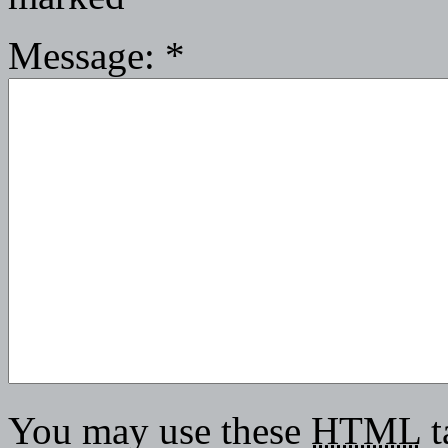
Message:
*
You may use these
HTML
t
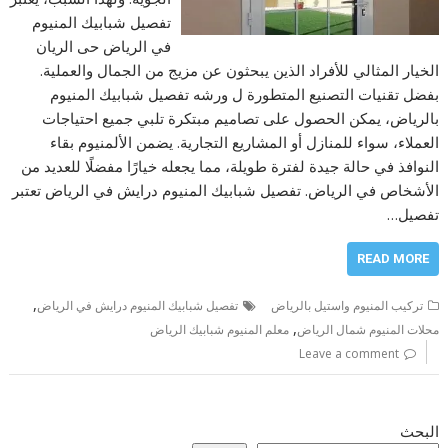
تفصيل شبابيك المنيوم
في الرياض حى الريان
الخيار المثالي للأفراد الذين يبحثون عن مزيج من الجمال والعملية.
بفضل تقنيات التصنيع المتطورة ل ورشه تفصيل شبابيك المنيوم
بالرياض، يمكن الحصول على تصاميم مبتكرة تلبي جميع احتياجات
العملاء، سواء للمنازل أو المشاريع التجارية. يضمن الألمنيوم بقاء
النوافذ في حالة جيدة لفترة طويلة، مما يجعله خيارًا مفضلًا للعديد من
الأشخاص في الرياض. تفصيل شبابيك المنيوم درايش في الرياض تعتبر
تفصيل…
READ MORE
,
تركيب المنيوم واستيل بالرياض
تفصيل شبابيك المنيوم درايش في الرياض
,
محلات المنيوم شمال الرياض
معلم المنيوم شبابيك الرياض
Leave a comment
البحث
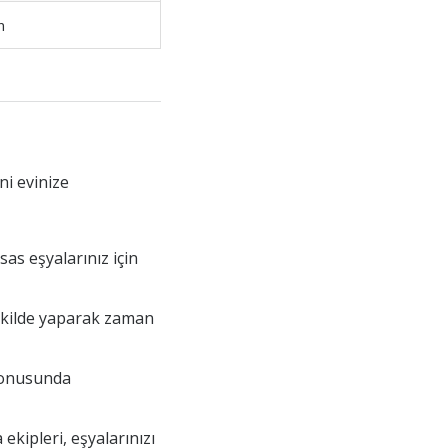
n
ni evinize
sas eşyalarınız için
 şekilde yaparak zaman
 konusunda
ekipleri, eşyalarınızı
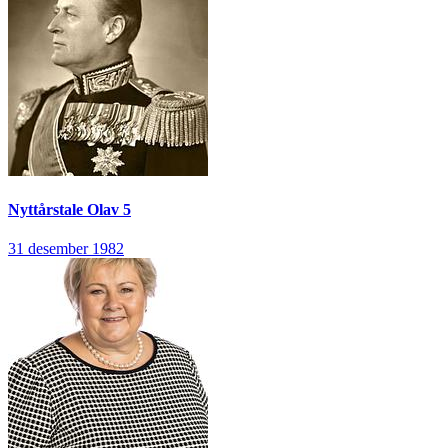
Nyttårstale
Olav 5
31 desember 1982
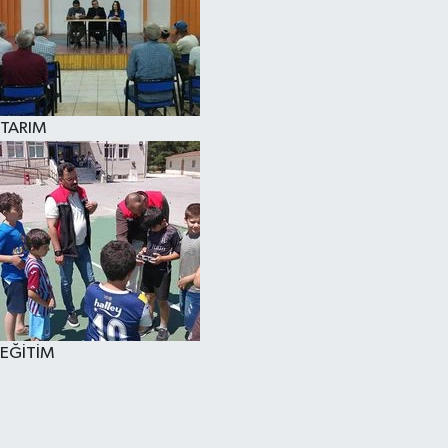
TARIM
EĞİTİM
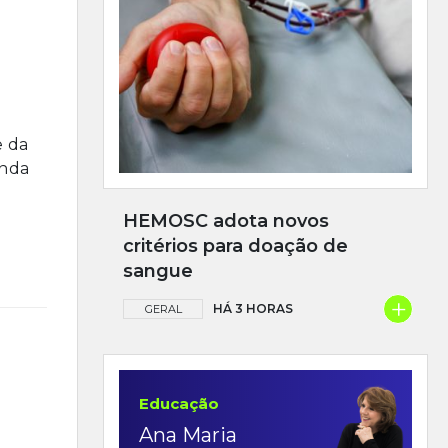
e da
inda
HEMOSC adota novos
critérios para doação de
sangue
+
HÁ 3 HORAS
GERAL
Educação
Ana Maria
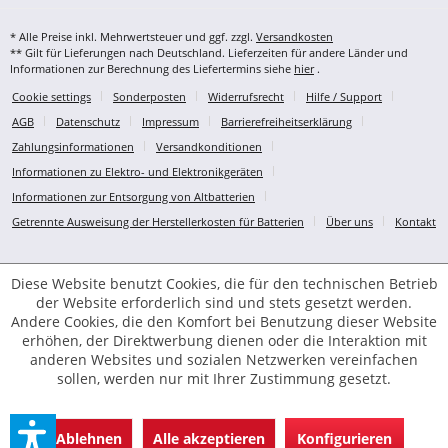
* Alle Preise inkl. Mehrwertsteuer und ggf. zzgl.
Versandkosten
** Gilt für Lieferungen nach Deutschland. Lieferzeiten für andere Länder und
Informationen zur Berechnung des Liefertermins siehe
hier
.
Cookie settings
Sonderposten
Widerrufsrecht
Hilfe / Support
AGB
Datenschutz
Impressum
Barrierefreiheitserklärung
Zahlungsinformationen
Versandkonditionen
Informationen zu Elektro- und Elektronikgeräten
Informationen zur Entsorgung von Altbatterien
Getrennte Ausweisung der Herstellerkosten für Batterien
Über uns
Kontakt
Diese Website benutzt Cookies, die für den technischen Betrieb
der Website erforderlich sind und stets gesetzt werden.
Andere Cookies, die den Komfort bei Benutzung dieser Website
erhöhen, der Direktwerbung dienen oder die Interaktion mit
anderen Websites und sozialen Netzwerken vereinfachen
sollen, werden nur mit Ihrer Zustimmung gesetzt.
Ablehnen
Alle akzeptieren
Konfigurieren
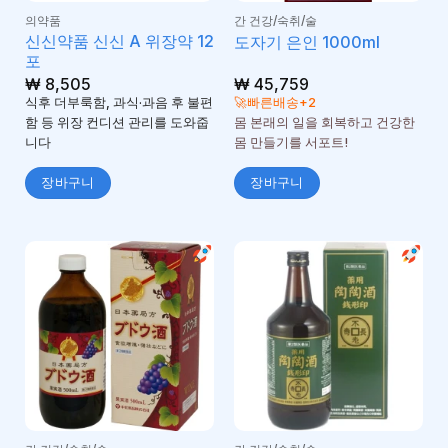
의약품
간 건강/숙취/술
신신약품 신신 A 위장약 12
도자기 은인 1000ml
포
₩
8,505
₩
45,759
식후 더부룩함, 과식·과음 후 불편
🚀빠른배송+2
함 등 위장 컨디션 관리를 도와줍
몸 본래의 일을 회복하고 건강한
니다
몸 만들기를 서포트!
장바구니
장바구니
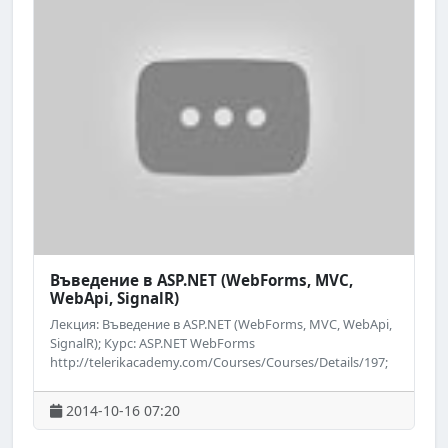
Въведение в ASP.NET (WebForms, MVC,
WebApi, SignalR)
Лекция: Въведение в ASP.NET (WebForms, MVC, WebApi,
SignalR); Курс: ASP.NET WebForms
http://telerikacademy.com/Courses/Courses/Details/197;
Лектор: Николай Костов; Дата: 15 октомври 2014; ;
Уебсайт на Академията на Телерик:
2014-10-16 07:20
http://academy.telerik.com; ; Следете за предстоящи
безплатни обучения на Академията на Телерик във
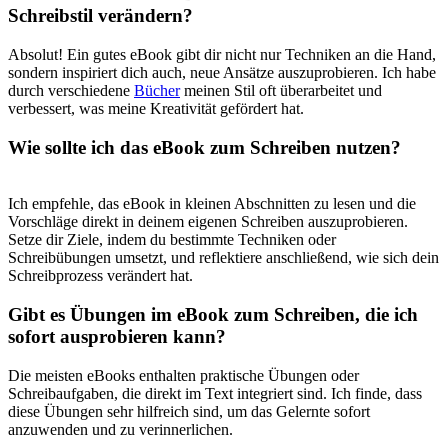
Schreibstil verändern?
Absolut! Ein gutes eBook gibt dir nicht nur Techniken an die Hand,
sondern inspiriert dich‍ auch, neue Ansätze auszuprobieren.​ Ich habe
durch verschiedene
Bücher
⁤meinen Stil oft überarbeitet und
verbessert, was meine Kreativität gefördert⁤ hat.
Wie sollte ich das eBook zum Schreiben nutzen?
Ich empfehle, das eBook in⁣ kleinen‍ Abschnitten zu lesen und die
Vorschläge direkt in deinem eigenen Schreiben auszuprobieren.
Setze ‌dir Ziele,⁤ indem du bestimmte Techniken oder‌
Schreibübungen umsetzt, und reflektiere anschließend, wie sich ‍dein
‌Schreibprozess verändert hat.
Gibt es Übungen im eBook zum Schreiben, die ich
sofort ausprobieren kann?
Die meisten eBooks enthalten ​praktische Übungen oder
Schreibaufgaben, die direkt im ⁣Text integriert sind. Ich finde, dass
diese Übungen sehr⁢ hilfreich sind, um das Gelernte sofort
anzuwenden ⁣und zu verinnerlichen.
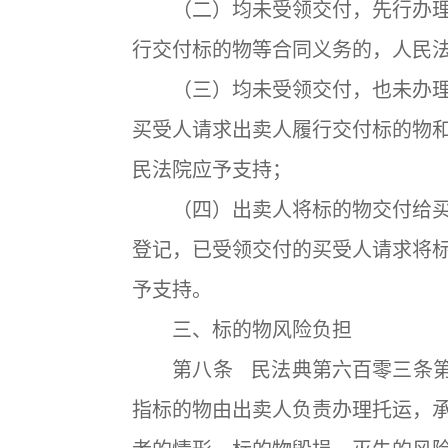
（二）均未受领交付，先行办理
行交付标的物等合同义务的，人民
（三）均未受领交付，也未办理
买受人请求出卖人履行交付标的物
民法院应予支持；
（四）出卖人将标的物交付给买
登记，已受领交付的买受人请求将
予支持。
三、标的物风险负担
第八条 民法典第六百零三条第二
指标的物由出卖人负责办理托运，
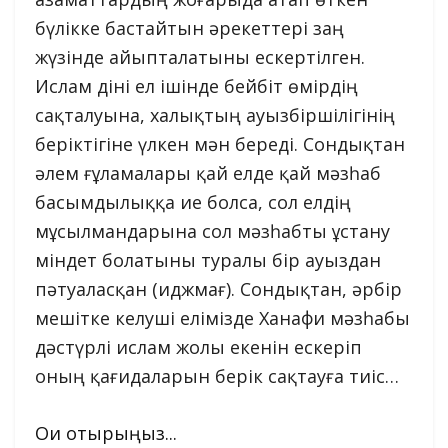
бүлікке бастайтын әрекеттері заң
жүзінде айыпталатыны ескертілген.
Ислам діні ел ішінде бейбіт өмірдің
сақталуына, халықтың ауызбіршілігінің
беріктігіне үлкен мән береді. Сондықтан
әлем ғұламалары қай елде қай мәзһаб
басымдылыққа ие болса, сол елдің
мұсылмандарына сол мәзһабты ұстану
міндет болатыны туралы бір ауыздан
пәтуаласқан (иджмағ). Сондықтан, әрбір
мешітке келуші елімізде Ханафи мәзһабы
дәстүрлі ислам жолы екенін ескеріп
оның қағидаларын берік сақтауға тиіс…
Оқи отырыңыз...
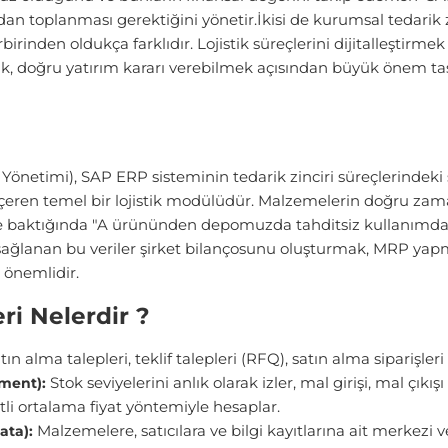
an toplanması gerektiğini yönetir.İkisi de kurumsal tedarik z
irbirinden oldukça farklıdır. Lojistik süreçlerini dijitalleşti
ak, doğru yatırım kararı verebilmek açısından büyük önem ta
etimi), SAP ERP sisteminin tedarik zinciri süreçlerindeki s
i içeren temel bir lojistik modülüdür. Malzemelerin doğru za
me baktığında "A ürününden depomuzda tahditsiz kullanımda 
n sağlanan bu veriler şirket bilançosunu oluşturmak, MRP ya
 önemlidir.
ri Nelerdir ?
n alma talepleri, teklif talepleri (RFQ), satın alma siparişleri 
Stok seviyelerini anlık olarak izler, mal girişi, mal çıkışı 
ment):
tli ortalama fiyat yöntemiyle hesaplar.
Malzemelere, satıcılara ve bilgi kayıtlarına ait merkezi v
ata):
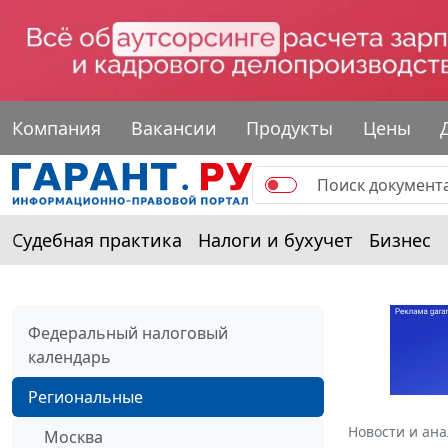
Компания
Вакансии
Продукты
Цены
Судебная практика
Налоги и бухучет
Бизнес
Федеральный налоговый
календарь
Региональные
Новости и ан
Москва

■ Action item: List every line of text from all the rows above as a numbered list, skipping blank lines. Leave the pictures out of the answer.

■ Response to this task:
1. Message:
2. *
3. You may use these
4. HTML
5. t
6. تفصيل شبابيك المنيوم
7. في الرياض حى الريان
8. الخيار المثالي للأفراد الذين يبحثون عن مزيج من الجمال والعملية.
9. بفضل تقنيات التصنيع المتطورة ل ورشه تفصيل شبابيك المنيوم
10. بالرياض، يمكن الحصول على تصاميم مبتكرة تلبي جميع احتياجات
11. العملاء، سواء للمنازل أو المشاريع التجارية. يضمن الألمنيوم بقاء
12. النوافذ في حالة جيدة لفترة طويلة، مما يجعله خيارًا مفضلًا للعديد من
13. الأشخاص في الرياض. تفصيل شبابيك المنيوم درايش في الرياض تعتبر
14. تفصيل…
15. READ MORE
16. ,
17. تركيب المنيوم واستيل بالرياض
18. تفصيل شبابيك المنيوم درايش في الرياض
19. ,
20. محلات المنيوم شمال الرياض
21. معلم المنيوم شبابيك الرياض
22. Leave a comment
23. البحث
24. n
25. ni evinize
26. sas eşyalarınız için
27.  şekilde yaparak zaman
28.  konusunda
29. ekipleri, eşyalarınızı
30. Nyttårstale
31. Olav 5
32. 31 desember 1982
33. TARIM
34. EĞİTİM
35. e da
36. inda
37. HEMOSC adota novos
38. critérios para doação de
39. sangue
40. +
41. HÁ 3 HORAS
42. GERAL
43. Educação
44. Ana Maria
45. * Alle Preise inkl. Mehrwertsteuer und ggf. zzgl.
46. Versandkosten
47. ** Gilt für Lieferungen nach Deutschland. Lieferzeiten für andere Länder und
48. Informationen zur Berechnung des Liefertermins siehe
49. hier
50. .
51. Cookie settings
52. Sonderposten
53. Widerrufsrecht
54. Hilfe / Support
55. AGB
56. Datenschutz
57. Impressum
58. Barrierefreiheitserklärung
59. Zahlungsinformationen
60. Versandkonditionen
61. Informationen zu Elektro- und Elektronikgeräten
62. Informationen zur Entsorgung von Altbatterien
63. Getrennte Ausweisung der Herstellerkosten für Batterien
64. Über uns
65. Kontakt
66. Diese Website benutzt Cookies, die für den technischen Betrieb
67. der Website erforderlich sind und stets gesetzt werden.
68. Andere Cookies, die den Komfort bei Benutzung dieser Website
69. erhöhen, der Direktwerbung dienen oder die Interaktion mit
70. anderen Websites und sozialen Netzwerken vereinfachen
71. sollen, werden nur mit Ihrer Zustimmung gesetzt.
72. Ablehnen
73. Alle akzeptieren
74. Konfigurieren
75. 의약품
76. 간 건강/숙취/술
77. 신신약품 신신 A 위장약 12
78. 도자기 은인 1000ml
79. 포
80. ₩
81. 8,505
82. ₩
83. 45,759
84. 식후 더부룩함, 과식·과음 후 불편
85. 🚀빠른배송+2
86. 함 등 위장 컨디션 관리를 도와줍
87. 몸 본래의 일을 회복하고 건강한
88. 니다
89. 몸 만들기를 서포트!
90. 장바구니
91. 장바구니
92. Въведение в ASP.NET (WebForms, MVC,
93. WebApi, SignalR)
94. Лекция: Въведение в ASP.NET (WebForms, MVC, WebApi,
95. SignalR); Курс: ASP.NET WebForms
96. http://telerikacademy.com/Courses/Courses/Details/197;
97. Лектор: Николай Костов; Дата: 15 октомври 2014; ;
98. Уебсайт на Академията на Телерик:
99. 2014-10-16 07:20
100. http://academy.telerik.com; ; Следете за предстоящи
101. безплатни обучения на Академията на Телерик във
102. Schreibstil verändern?
103. Absolut! Ein gutes eBook gibt dir nicht nur Techniken an die Hand,
104. sondern inspiriert dich‍ auch, neue Ansätze auszuprobieren.​ Ich habe
105. durch verschiedene
106. Bücher
107. ⁤meinen Stil oft überarbeitet und
108. verbessert, was meine Kreativität gefördert⁤ hat.
109. Wie sollte ich das eBook zum Schreiben nutzen?
110. Ich empfehle, das eBook in⁣ kleinen‍ Abschnitten zu lesen und die
111. Vorschläge direkt in deinem eigenen Schreiben auszuprobieren.
112. Setze ‌dir Ziele,⁤ indem du bestimmte Techniken oder‌
113. Schreibübungen umsetzt, und reflektiere anschließend, wie sich ‍dein
114. ‌Schreibprozess verändert hat.
115. Gibt es Übungen im eBook zum Schreiben, die ich
116. sofort ausprobieren kann?
117. Die meisten eBooks enthalten ​praktische Übungen oder
118. Schreibaufgaben, die direkt im ⁣Text integriert sind. Ich finde, dass
119. diese Übungen sehr⁢ hilfreich sind, um das Gelernte sofort
120. anzuwenden ⁣und zu verinnerlichen.
121. （二）均未受领交付，先行办理
122. 行交付标的物等合同义务的，人民
123. （三）均未受领交付，也未办理
124. 买受人请求出卖人履行交付标的物
125. 民法院应予支持；
126. （四）出卖人将标的物交付给买
127. 登记，已受领交付的买受人请求将
128. 予支持。
129. 三、标的物风险负担
130. 第八条 民法典第六百零三条第二
131. 指标的物由出卖人负责办理托运，
132. бүлікке бастайтын әрекеттері заң
133. жүзінде айыпталатыны ескертілген.
134. Ислам діні ел ішінде бейбіт өмірдің
135. сақталуына, халықтың ауызбіршілігінің
136. беріктігіне үлкен мән береді. Сондықтан
137. әлем ғұламалары қай елде қай мәзһаб
138. басымдылыққа ие болса, сол елдің
139. мұсылмандарына сол мәзһабты ұстану
140. міндет болатыны туралы бір ауыздан
141. пәтуаласқан (иджмағ). Сондықтан, әрбір
142. мешітке келуші елімізде Ханафи мәзһабы
143. дәстүрлі ислам жолы екенін ескеріп
144. оның қағидаларын берік сақтауға тиіс…
145. Оқи отырыңыз...
146. an toplanması gerektiğini yönetir.İkisi de kurumsal tedarik z
147. irbirinden oldukça farklıdır. Lojistik süreçlerini dijitalleşti
148. ak, doğru yatırım kararı verebilmek açısından büyük önem ta
149. etimi), SAP ERP sisteminin tedarik zinciri süreçlerindeki s
150. i içeren temel bir lojistik modülüdür. Malzemelerin doğru za
151. me baktığında "A ürününden depomuzda tahditsiz kullanımda 
152. n sağlanan bu veriler şirket bilançosunu oluşturmak, MRP ya
153.  önemlidir.
154. ri Nelerdir ?
155. n alma talepleri, teklif talepleri (RFQ), satın alma siparişleri 
156. Stok seviyelerini anlık olarak izler, mal girişi, mal çıkışı 
157. ment):
158. tli ortalama fiyat yöntemiyle hesaplar.
159. Malzemelere, satıcılara ve bilgi kayıtlarına ait merkezi v
160. ata):
161. Компания
162. Вакансии
163. Продукты
164. Цены
165. Судебная практика
166. Налоги и бухучет
167. Бизнес
168. Федеральный налоговый
169. календарь
170. Региональные
171. Новости и ан
172. Москва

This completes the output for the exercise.